Work instructions:
Your answer must hold only the lines below from the line containing "focal_35mm: 29" through the line containing "f_number: 2.2", each reproduced exactly.

Records provided:
○ ○ ○ ○ ○
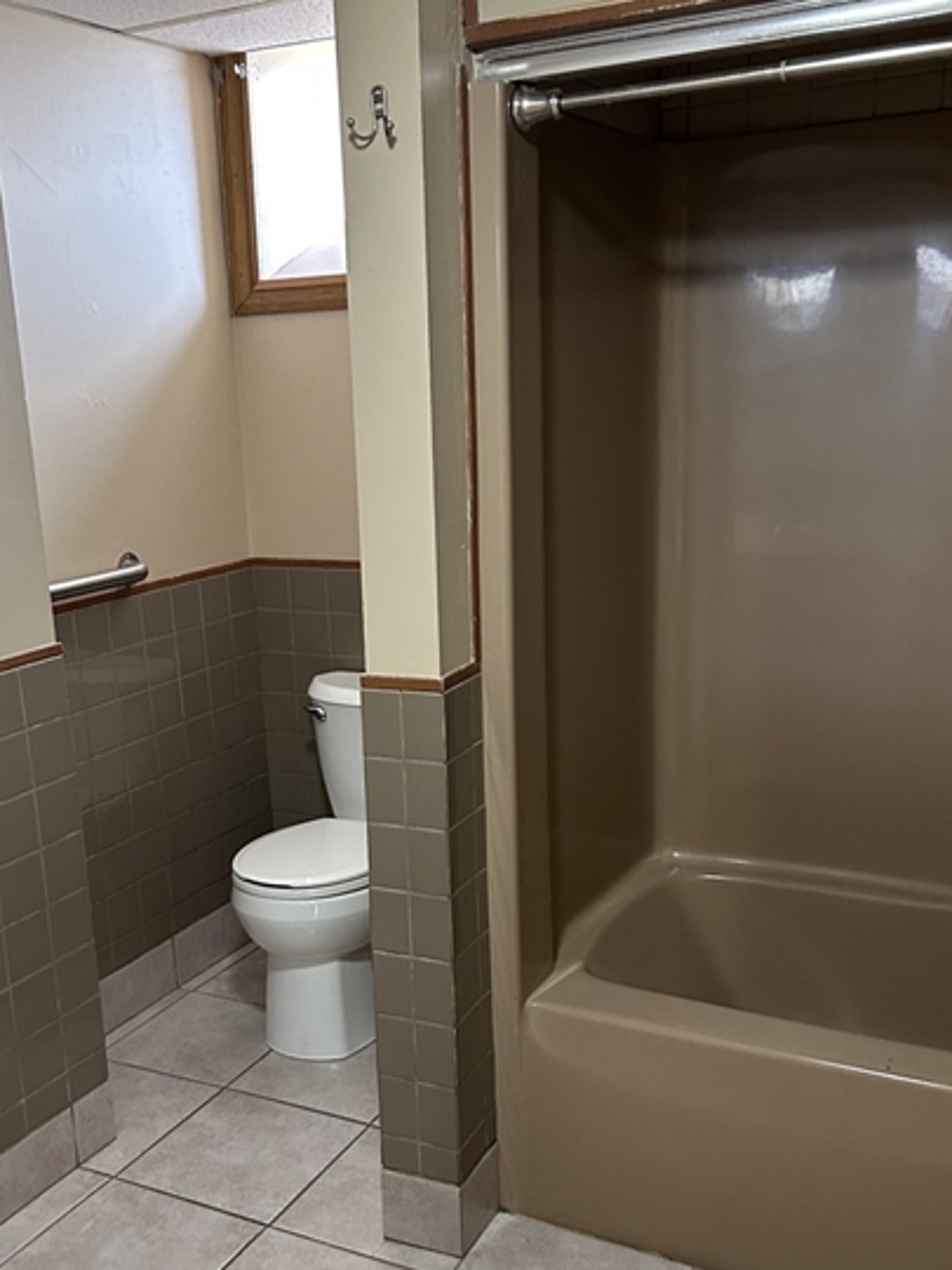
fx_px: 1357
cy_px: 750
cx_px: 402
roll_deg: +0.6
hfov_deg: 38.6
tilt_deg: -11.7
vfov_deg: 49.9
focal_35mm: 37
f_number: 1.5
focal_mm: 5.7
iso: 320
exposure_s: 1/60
○ ○ ○ ○ ○
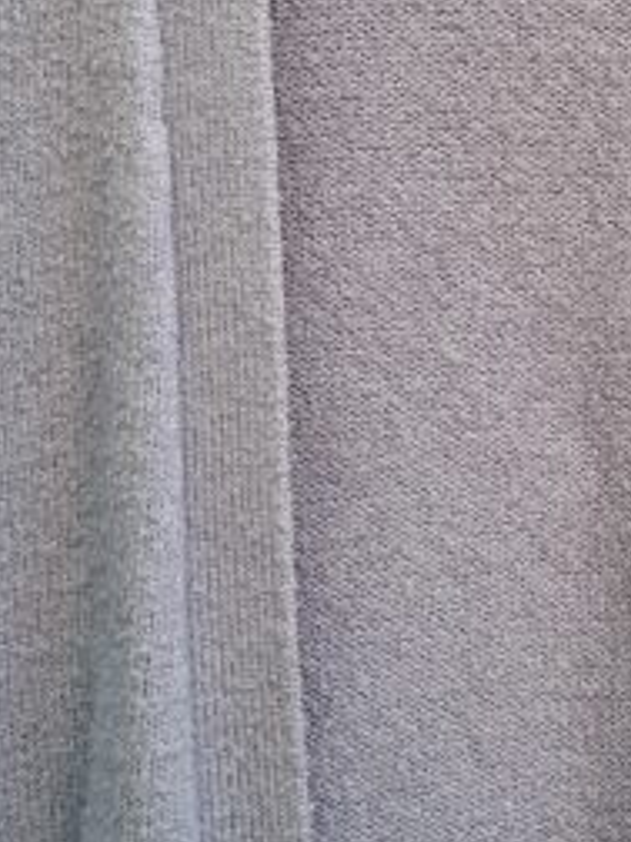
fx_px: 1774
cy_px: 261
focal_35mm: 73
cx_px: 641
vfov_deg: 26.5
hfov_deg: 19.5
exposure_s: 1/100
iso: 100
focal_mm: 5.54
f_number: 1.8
○ ○ ○ ○ ○
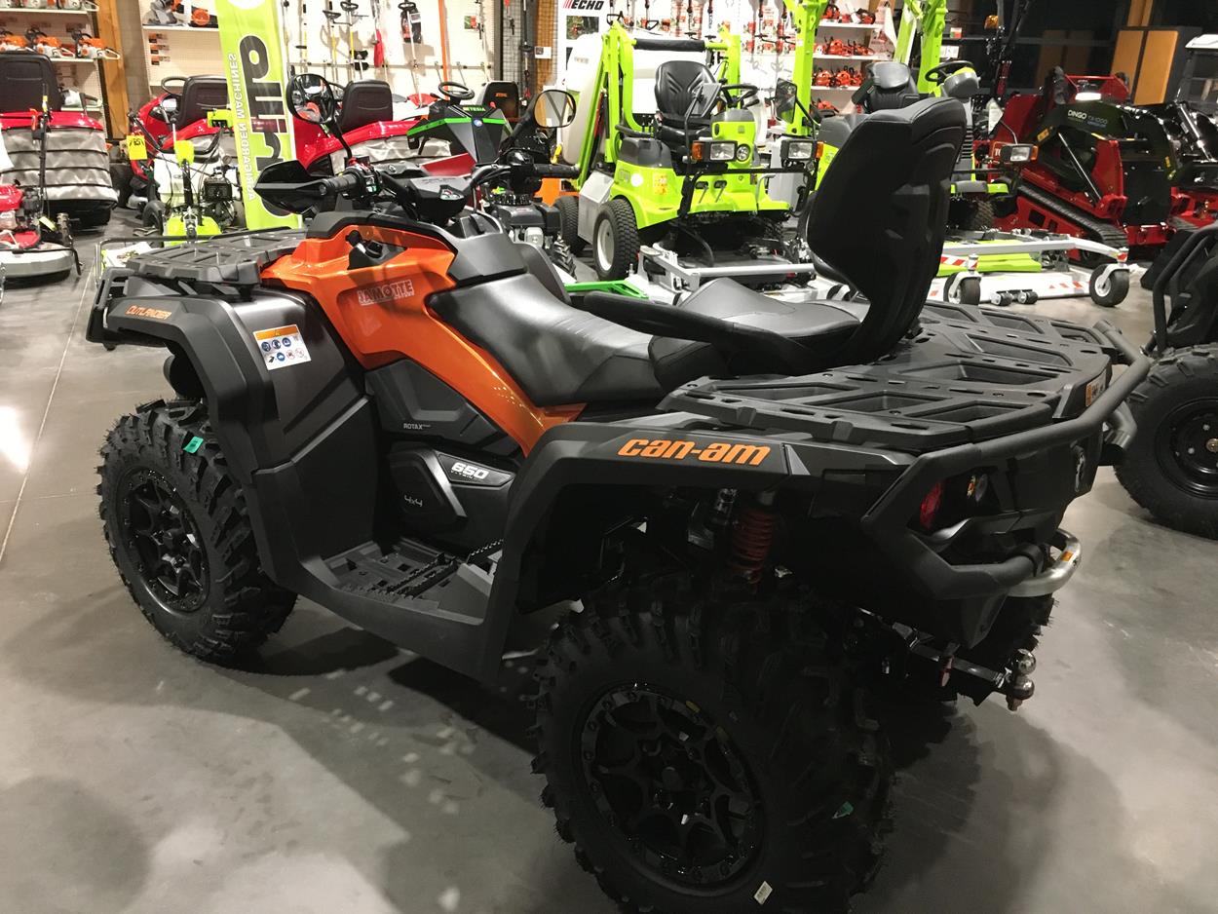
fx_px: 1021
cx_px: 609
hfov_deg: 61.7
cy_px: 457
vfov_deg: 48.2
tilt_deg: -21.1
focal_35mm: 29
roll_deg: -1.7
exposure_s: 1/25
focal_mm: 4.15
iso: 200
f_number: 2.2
○ ○ ○ ○ ○
Task solution:
focal_35mm: 29
roll_deg: -1.7
exposure_s: 1/25
focal_mm: 4.15
iso: 200
f_number: 2.2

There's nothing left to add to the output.